Chasing Tornadoes In A 182
Kansas City, Mo., pilot Caleb Elliott broke what many pilots consider a cardinal rule and he said he hopes to continue doing it for the rest of the tornado season. He and fellow storm chaser Skip Talbot, along with videographer Phil Bates, spent three days at the end of May trying to get as close as they could to tornado-generating super cells in a Cessna 182 piloted by Elliott. "I definitely don't recommend that anyone do this," Elliott said in a podcast interview. He said he's been chasing storms on the ground for almost 20 years and understands how they work, and that's how he and his passengers were able to get as close as a mile to monster cells capable of forming tornadoes without having their aircraft torn apart. Elliott says he hopes to do more flights to help broaden the knowledge of aerial encounters with big storms so pilots can learn how to survive inadvertent encounters with them. Although they never saw a tornado from the air, all the elements for their creation were present in the storms they probed.

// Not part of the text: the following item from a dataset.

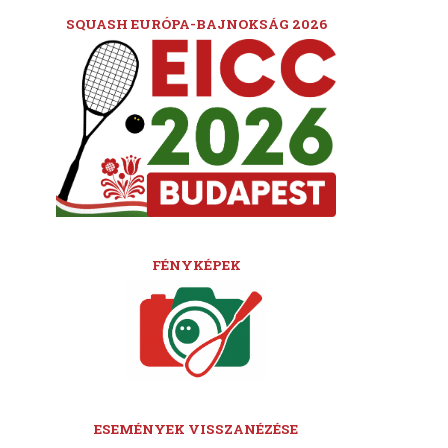
SQUASH EURÓPA-BAJNOKSÁG 2026
FÉNYKÉPEK
ESEMÉNYEK VISSZANÉZÉSE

The trio crisscrossed the tornado hotbeds of South Dakota, Nebraska and Kansas in their hunt for the most dangerous weather. Elliott said the advantage of aerial storm chasing is that it's a lot faster to get to the storms by air, which means a dedicated chaser can visit multiple storms on the same day. He said most pilots know little about severe weather other than to avoid it and he's hoping his weekend work (he flies freight for a living) will get more knowledge to pilots. And in case anyone is wondering, the FAA recommends pilots stay at least 20 miles from thunderstorms, but Elliott said there are no rules against it. In one case, he said, an air traffic controller said he was "crazy" but gave him vectors to get to the storm.